Persisting data (e.g. for storing favorite exhibits) is stored in the user’s browser using localStorage.

Audio playback is implemented using HTML5 Audio elements that can be controlled by the user via UI elements for play/pause/seeking.

The Museum App is ready to be packaged as a native mobile app using Apache Cordova. This enables additional distribution through Apple App Store as well as Google Play Store.

MuseumGuide-Demo2

In addition to these functionalities, the EoT museum app supports two configuration features:

  1. EoT-Camera Snapshot: Requesting and displaying a snapshot of the camera image. This will control the EoT-Camera and allow a Camera-preview inside the mobile app.
  2. Pairing of devices: Pairing of an EoT headset device and a mobile device. This is done with the camera and a dynamic QR-display.

Finally, Fluxguide developed a complete EoT Museum Guide content management system which allows the operator of the system to add, edit and delete content of the EoT visitor App. This component completes the system with a web-based, easy-to-use front end for the EoT Museum Guiding services.

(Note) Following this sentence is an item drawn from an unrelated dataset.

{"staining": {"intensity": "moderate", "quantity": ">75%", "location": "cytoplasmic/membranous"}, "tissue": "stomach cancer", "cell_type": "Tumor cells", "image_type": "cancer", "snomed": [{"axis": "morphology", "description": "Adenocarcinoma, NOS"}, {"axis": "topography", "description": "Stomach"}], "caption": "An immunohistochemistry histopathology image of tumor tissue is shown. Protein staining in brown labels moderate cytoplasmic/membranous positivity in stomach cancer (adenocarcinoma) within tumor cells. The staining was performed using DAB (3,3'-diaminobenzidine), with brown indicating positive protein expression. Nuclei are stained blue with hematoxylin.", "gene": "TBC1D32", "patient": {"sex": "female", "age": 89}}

During using the EoT device and the mobile app, the system will collect user data for further analysis. This data is non-personal data and collected anonymously. The users are informed about this data collection in the Terms of Service of the application. Inside the CMS there is a statistics tool for visualization of the collected data. Following information can be analysed:

  • Full tracking of user activities.
  • Daily, weekly, monthly statistics.
  • Ranking list of most accessed exhibits.